The Best Practical Horror Effects Ranked
Aside from a signature Dokken theme song, the most memorable thing about this Wes Craven classic is its jam-packed embrace of practical effects depicting Freddy Krueger (Robert Englund) tormenting teenagers in a mental hospital.
The “keep it real” aesthetic is particularly effective here due to the nature of the franchise, in which Freddy uses the dreams of the victims against them. For this reason, anything goes, and a dream can quickly turn into a nightmare. It’s a realm where Freddy has all the power – unless the so-called “dream warriors” can learn to use his limitless laws of nature for their own defense.

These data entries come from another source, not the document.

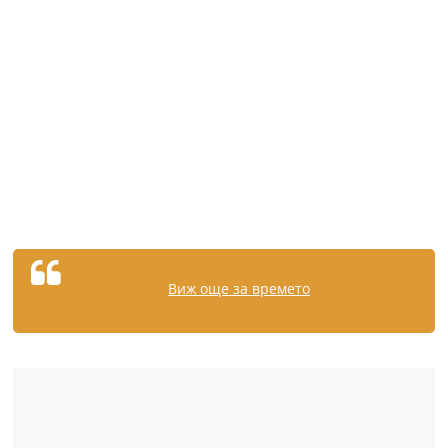
Виж още за времето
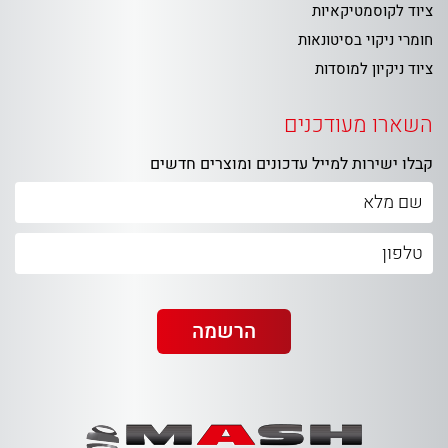
ציוד לקוסמטיקאיות
חומרי ניקוי בסיטונאות
ציוד ניקיון למוסדות
השארו מעודכנים
קבלו ישירות למייל עדכונים ומוצרים חדשים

A psychiatric patient in this third Freddy film falls prey to her own sleep. Her name is Jennifer (Penelope Sudrow) and she dreams of becoming a television actress one day. After falling asleep, she thinks she’s watching a talk show with Dick Cavett interviewing Zsa Zsa Gabor – but as the television goes haywire and she steps closer to investigate, Freddy knocks. A pair of metal circuit arms protrude from the box, grabbing Jennifer and lifting her off the floor. Freddy’s head then emerges from the top of the television, offering a smirking goodbye.
“That’s it, Jennifer. Your big TV break,” he chuckled. “Welcome to prime time, bitch.”
Jennifer’s head is then rammed through the television, killing her instantly. It would go on to become one of Freddy’s most creative and memorable stalking sequences, and looking back years later, it’s a great example of how practical effects, because they can be clunky and off-putting, can make a scene even more exciting.